▶ **Records supplied**:

+++++

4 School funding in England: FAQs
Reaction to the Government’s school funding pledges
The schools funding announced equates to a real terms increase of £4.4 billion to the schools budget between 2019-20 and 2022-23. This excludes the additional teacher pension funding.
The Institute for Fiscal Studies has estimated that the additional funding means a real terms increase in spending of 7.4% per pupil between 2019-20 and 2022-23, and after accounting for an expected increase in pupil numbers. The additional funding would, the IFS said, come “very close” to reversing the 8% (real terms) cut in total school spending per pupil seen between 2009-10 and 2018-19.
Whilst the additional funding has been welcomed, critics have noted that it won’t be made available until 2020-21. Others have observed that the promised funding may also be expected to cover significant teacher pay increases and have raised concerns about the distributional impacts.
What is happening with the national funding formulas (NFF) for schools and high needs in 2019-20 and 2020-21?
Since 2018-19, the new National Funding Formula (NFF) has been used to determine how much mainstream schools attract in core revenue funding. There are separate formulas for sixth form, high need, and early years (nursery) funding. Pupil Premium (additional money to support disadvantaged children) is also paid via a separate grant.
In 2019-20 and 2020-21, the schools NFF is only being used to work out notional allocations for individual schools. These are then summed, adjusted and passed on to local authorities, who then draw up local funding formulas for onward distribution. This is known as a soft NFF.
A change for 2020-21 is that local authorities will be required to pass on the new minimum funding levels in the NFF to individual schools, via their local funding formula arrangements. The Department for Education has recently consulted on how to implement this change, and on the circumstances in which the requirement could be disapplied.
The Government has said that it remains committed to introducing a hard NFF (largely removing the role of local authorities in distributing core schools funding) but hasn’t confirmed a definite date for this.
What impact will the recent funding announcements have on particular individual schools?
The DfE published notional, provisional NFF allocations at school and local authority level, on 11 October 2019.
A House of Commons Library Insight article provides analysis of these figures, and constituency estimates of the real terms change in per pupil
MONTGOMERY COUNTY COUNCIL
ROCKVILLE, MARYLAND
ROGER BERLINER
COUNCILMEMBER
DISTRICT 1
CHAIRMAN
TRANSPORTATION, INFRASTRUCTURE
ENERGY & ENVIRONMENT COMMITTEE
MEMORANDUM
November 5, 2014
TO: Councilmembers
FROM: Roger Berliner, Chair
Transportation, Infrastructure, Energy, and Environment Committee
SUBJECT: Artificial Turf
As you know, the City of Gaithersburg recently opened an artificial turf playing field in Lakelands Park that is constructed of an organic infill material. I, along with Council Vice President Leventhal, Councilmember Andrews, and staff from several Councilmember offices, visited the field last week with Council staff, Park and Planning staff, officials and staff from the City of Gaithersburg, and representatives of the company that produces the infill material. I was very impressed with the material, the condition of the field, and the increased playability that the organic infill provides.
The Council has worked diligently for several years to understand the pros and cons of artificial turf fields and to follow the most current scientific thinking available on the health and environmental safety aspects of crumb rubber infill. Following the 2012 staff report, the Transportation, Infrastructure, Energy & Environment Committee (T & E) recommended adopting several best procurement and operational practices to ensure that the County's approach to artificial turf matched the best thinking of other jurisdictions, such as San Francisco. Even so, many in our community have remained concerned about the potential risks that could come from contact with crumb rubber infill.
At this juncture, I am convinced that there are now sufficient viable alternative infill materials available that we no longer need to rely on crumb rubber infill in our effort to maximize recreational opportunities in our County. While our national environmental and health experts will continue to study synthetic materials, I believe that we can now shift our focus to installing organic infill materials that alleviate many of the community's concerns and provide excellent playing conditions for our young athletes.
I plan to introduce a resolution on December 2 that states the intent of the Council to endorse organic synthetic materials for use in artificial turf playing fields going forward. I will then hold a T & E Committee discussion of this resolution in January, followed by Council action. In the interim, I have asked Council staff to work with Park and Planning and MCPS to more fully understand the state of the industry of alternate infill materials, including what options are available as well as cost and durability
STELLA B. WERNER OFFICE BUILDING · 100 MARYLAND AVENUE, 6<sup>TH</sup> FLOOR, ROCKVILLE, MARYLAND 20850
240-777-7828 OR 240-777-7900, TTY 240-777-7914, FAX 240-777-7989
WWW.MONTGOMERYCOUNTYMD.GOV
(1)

+++++

▶ **Task to complete**:
Generate an exact reproduction of all entries.

▶ **Solved exercise**:
4 School funding in England: FAQs
Reaction to the Government’s school funding pledges
The schools funding announced equates to a real terms increase of £4.4 billion to the schools budget between 2019-20 and 2022-23. This excludes the additional teacher pension funding.
The Institute for Fiscal Studies has estimated that the additional funding means a real terms increase in spending of 7.4% per pupil between 2019-20 and 2022-23, and after accounting for an expected increase in pupil numbers. The additional funding would, the IFS said, come “very close” to reversing the 8% (real terms) cut in total school spending per pupil seen between 2009-10 and 2018-19.
Whilst the additional funding has been welcomed, critics have noted that it won’t be made available until 2020-21. Others have observed that the promised funding may also be expected to cover significant teacher pay increases and have raised concerns about the distributional impacts.
What is happening with the national funding formulas (NFF) for schools and high needs in 2019-20 and 2020-21?
Since 2018-19, the new National Funding Formula (NFF) has been used to determine how much mainstream schools attract in core revenue funding. There are separate formulas for sixth form, high need, and early years (nursery) funding. Pupil Premium (additional money to support disadvantaged children) is also paid via a separate grant.
In 2019-20 and 2020-21, the schools NFF is only being used to work out notional allocations for individual schools. These are then summed, adjusted and passed on to local authorities, who then draw up local funding formulas for onward distribution. This is known as a soft NFF.
A change for 2020-21 is that local authorities will be required to pass on the new minimum funding levels in the NFF to individual schools, via their local funding formula arrangements. The Department for Education has recently consulted on how to implement this change, and on the circumstances in which the requirement could be disapplied.
The Government has said that it remains committed to introducing a hard NFF (largely removing the role of local authorities in distributing core schools funding) but hasn’t confirmed a definite date for this.
What impact will the recent funding announcements have on particular individual schools?
The DfE published notional, provisional NFF allocations at school and local authority level, on 11 October 2019.
A House of Commons Library Insight article provides analysis of these figures, and constituency estimates of the real terms change in per pupil
MONTGOMERY COUNTY COUNCIL
ROCKVILLE, MARYLAND
ROGER BERLINER
COUNCILMEMBER
DISTRICT 1
CHAIRMAN
TRANSPORTATION, INFRASTRUCTURE
ENERGY & ENVIRONMENT COMMITTEE
MEMORANDUM
November 5, 2014
TO: Councilmembers
FROM: Roger Berliner, Chair
Transportation, Infrastructure, Energy, and Environment Committee
SUBJECT: Artificial Turf
As you know, the City of Gaithersburg recently opened an artificial turf playing field in Lakelands Park that is constructed of an organic infill material. I, along with Council Vice President Leventhal, Councilmember Andrews, and staff from several Councilmember offices, visited the field last week with Council staff, Park and Planning staff, officials and staff from the City of Gaithersburg, and representatives of the company that produces the infill material. I was very impressed with the material, the condition of the field, and the increased playability that the organic infill provides.
The Council has worked diligently for several years to understand the pros and cons of artificial turf fields and to follow the most current scientific thinking available on the health and environmental safety aspects of crumb rubber infill. Following the 2012 staff report, the Transportation, Infrastructure, Energy & Environment Committee (T & E) recommended adopting several best procurement and operational practices to ensure that the County's approach to artificial turf matched the best thinking of other jurisdictions, such as San Francisco. Even so, many in our community have remained concerned about the potential risks that could come from contact with crumb rubber infill.
At this juncture, I am convinced that there are now sufficient viable alternative infill materials available that we no longer need to rely on crumb rubber infill in our effort to maximize recreational opportunities in our County. While our national environmental and health experts will continue to study synthetic materials, I believe that we can now shift our focus to installing organic infill materials that alleviate many of the community's concerns and provide excellent playing conditions for our young athletes.
I plan to introduce a resolution on December 2 that states the intent of the Council to endorse organic synthetic materials for use in artificial turf playing fields going forward. I will then hold a T & E Committee discussion of this resolution in January, followed by Council action. In the interim, I have asked Council staff to work with Park and Planning and MCPS to more fully understand the state of the industry of alternate infill materials, including what options are available as well as cost and durability
STELLA B. WERNER OFFICE BUILDING · 100 MARYLAND AVENUE, 6<sup>TH</sup> FLOOR, ROCKVILLE, MARYLAND 20850
240-777-7828 OR 240-777-7900, TTY 240-777-7914, FAX 240-777-7989
WWW.MONTGOMERYCOUNTYMD.GOV
(1)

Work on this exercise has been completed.